> Instructions for the task: Output only the lines from the start of the entries through the line holding "715 572 19438". Each line must match the original exactly.

> Information given:
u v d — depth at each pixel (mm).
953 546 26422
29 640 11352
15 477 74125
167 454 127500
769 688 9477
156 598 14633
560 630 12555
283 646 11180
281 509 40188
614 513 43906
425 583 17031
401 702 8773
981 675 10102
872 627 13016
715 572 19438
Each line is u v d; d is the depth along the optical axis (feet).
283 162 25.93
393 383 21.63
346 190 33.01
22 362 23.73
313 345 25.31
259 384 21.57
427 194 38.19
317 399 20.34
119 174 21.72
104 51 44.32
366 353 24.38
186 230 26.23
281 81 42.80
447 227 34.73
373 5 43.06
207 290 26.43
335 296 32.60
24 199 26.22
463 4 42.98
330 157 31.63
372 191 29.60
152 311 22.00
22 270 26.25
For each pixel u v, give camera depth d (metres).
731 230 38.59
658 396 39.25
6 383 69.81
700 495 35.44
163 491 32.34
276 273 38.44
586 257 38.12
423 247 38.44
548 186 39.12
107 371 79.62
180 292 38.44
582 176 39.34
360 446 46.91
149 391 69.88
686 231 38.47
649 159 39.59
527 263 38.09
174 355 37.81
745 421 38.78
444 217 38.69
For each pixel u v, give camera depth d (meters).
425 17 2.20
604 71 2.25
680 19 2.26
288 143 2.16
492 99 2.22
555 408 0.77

> Answer section:
u v d — depth at each pixel (mm).
953 546 26422
29 640 11352
15 477 74125
167 454 127500
769 688 9477
156 598 14633
560 630 12555
283 646 11180
281 509 40188
614 513 43906
425 583 17031
401 702 8773
981 675 10102
872 627 13016
715 572 19438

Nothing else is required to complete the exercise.